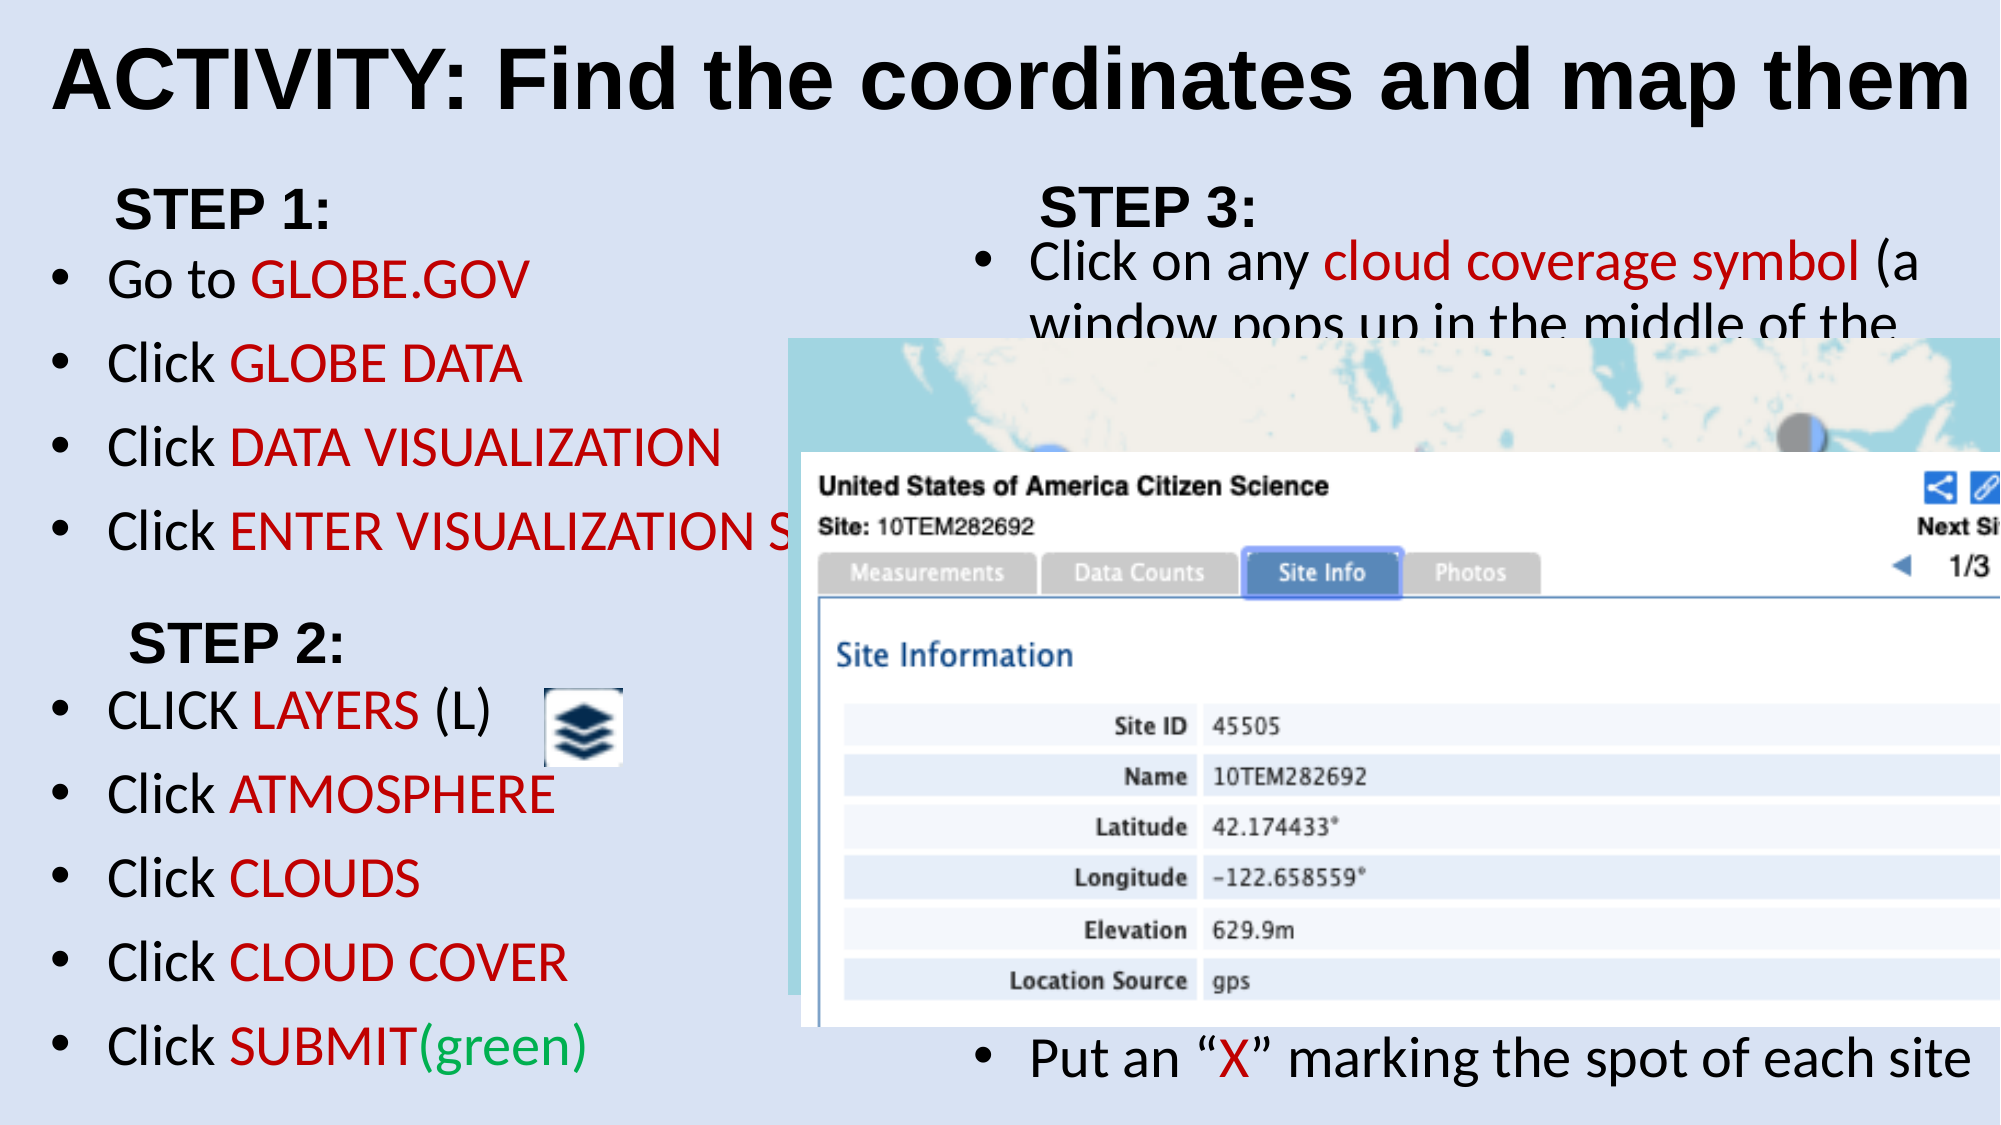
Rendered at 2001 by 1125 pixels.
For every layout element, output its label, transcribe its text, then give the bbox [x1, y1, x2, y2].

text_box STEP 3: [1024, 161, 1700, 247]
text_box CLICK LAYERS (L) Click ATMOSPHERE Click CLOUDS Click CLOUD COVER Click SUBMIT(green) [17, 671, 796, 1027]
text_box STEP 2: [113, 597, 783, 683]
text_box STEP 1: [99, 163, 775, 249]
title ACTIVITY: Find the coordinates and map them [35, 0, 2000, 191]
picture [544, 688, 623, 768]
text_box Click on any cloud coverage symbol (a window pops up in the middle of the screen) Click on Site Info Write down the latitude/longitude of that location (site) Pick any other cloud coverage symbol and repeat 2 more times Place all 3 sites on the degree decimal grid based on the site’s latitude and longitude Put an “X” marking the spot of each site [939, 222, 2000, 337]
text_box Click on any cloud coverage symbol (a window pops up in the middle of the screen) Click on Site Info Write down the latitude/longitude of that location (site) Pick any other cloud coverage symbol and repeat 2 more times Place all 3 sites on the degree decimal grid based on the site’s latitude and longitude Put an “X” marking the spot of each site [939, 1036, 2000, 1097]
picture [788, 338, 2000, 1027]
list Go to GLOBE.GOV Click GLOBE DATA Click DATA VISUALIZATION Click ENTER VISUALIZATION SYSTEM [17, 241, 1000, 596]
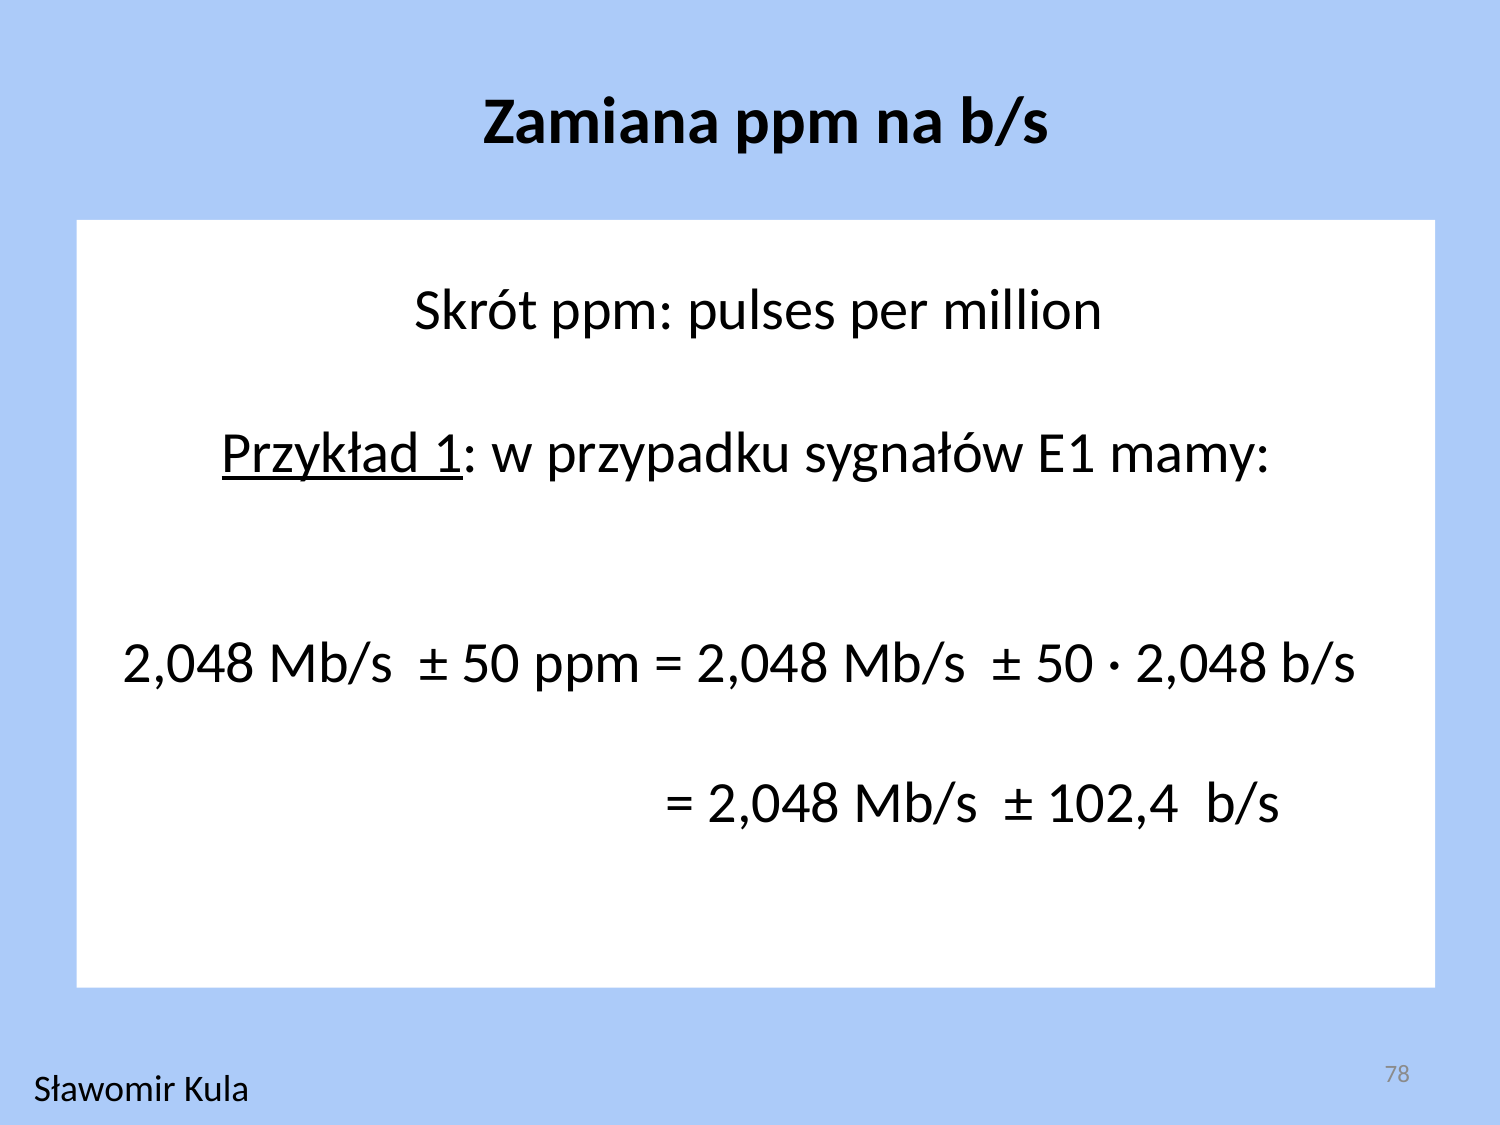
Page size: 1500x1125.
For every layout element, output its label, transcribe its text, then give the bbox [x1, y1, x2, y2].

WORK REQUIRED:
Pictures are to be dropped, and the remaining data set down exactly.

RESULT OF THIS EXERCISE:
Rendered at 2001 by 1125 pixels.
For every layout element, output its label, transcribe its text, then give the bbox [x1, y1, x2, y2].

text_box STEP 3: [1024, 161, 1700, 247]
text_box CLICK LAYERS (L) Click ATMOSPHERE Click CLOUDS Click CLOUD COVER Click SUBMIT(green) [17, 671, 796, 1027]
text_box STEP 2: [113, 597, 783, 683]
text_box STEP 1: [99, 163, 775, 249]
title ACTIVITY: Find the coordinates and map them [35, 0, 2000, 191]
picture [544, 688, 623, 768]
text_box Click on any cloud coverage symbol (a window pops up in the middle of the screen) Click on Site Info Write down the latitude/longitude of that location (site) Pick any other cloud coverage symbol and repeat 2 more times Place all 3 sites on the degree decimal grid based on the site’s latitude and longitude Put an “X” marking the spot of each site [939, 222, 2000, 337]
text_box Click on any cloud coverage symbol (a window pops up in the middle of the screen) Click on Site Info Write down the latitude/longitude of that location (site) Pick any other cloud coverage symbol and repeat 2 more times Place all 3 sites on the degree decimal grid based on the site’s latitude and longitude Put an “X” marking the spot of each site [939, 1036, 2000, 1097]
picture [788, 338, 2000, 1027]
list Go to GLOBE.GOV Click GLOBE DATA Click DATA VISUALIZATION Click ENTER VISUALIZATION SYSTEM [17, 241, 1000, 596]
Page size: 1500x1125.
For every layout element, output its label, transcribe its text, then give the bbox [x1, y1, x2, y2].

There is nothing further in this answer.